You can tell a great deal about a life from personal photographs. Some of the people in the pictures feel as alive and as close to me as if they were my friends. I have witnessed so many moments of their lives. The way people arrange their photographs in albums often suggests a narrative. One woman arranged a selection of photographs of herself chronologically: in couture outfits as a carefree young woman, with her future husband, as a married woman with a young child and a new sadness. After sifting through large numbers of photographs, I know what a certain man's drink of choice was, or what shoes a woman liked best.

I have a unique record of Egypt since the 1860s, of streets, fashions and customs, but above all of Egyptian women. The 1950s and '60s were a remarkable time for women. Before this there was a certain conservatism in dress and manner. But just look at the photographs of women from this era."

Rehab El-Sadek

"I developed this video installation in Kenya, where I was looking for a project that would let me document gender relations in a specific way. I collected the images over there. But when I went to Pakistan I found that the idea was relevant here as well. It has remained important to me to travel in different cultures to develop ideas for art. In these travels I collect information as well as ideas by talking to women and men, particularly poorer people.

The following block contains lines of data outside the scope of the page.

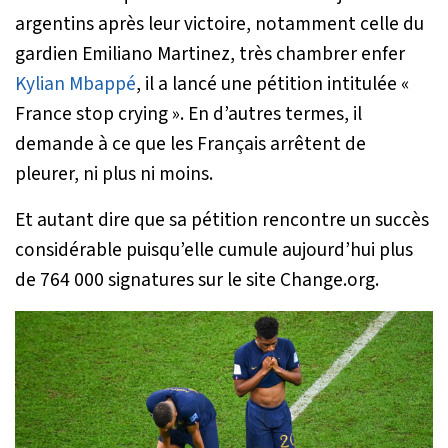
argentins après leur victoire, notamment celle du
gardien Emiliano Martinez, très chambrer enfer
Kylian Mbappé
, il a lancé une pétition intitulée «
France stop crying ». En d’autres termes, il
demande à ce que les Français arrêtent de
pleurer, ni plus ni moins.
Et autant dire que sa pétition rencontre un succès
considérable puisqu’elle cumule aujourd’hui plus
de 764 000 signatures sur le site Change.org.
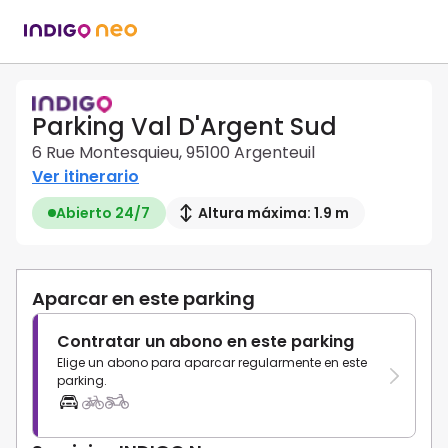
Parking Val D'Argent Sud
6 Rue Montesquieu, 95100 Argenteuil
Ver itinerario
Abierto 24/7
Altura máxima: 1.9 m
Aparcar en este parking
Contratar un abono en este parking
Elige un abono para aparcar regularmente en este
parking.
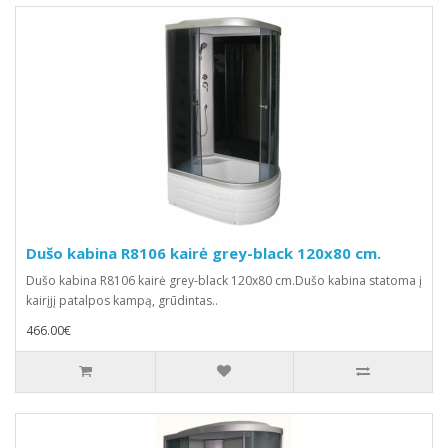
Dušo kabina R8106 kairė grey-black 120x80 cm.
Dušo kabina R8106 kairė grey-black 120x80 cm.Dušo kabina statoma į
kairįjį patalpos kampą, grūdintas..
466.00€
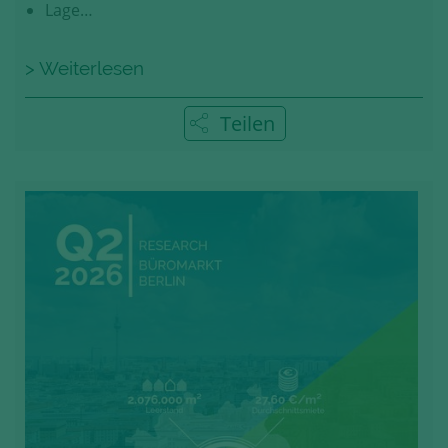
Lage…
> Weiterlesen
Teilen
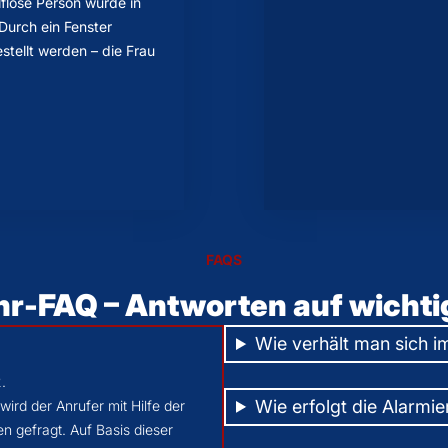
lflose Person wurde in
Durch ein Fenster
stellt werden – die Frau
FAQS
r-FAQ – Antworten auf wichti
Wie verhält man sich i
.
Wie erfolgt die Alarmi
ird der Anrufer mit Hilfe der
n gefragt. Auf Basis dieser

I first showed part 'A' of this exhibit in Beirut last year. Although the two figures in it are of ambiguous gender, the general reaction was that it was a piece about the violence of men against women. I realised the need to emphasise that it was about aggression in a wider sense. And so I developed part 'B' for this exhibit, in which I used a video clip of a woman who is angry and forceful.

In addition to a cross-cultural range of reference, the question of time and history plays an important role in my work. I have been particularly interested in ancient Egypt. I did an installation in London in 1998-99 in which I reconstructed an English town and hung it with fragments of text from the myth of Isis and Osiris. My current exhibition has a portion of the text of the eighth century AH legend of Bayad and Riyad. I like to use text as a conceptual element as well as a visual adornment."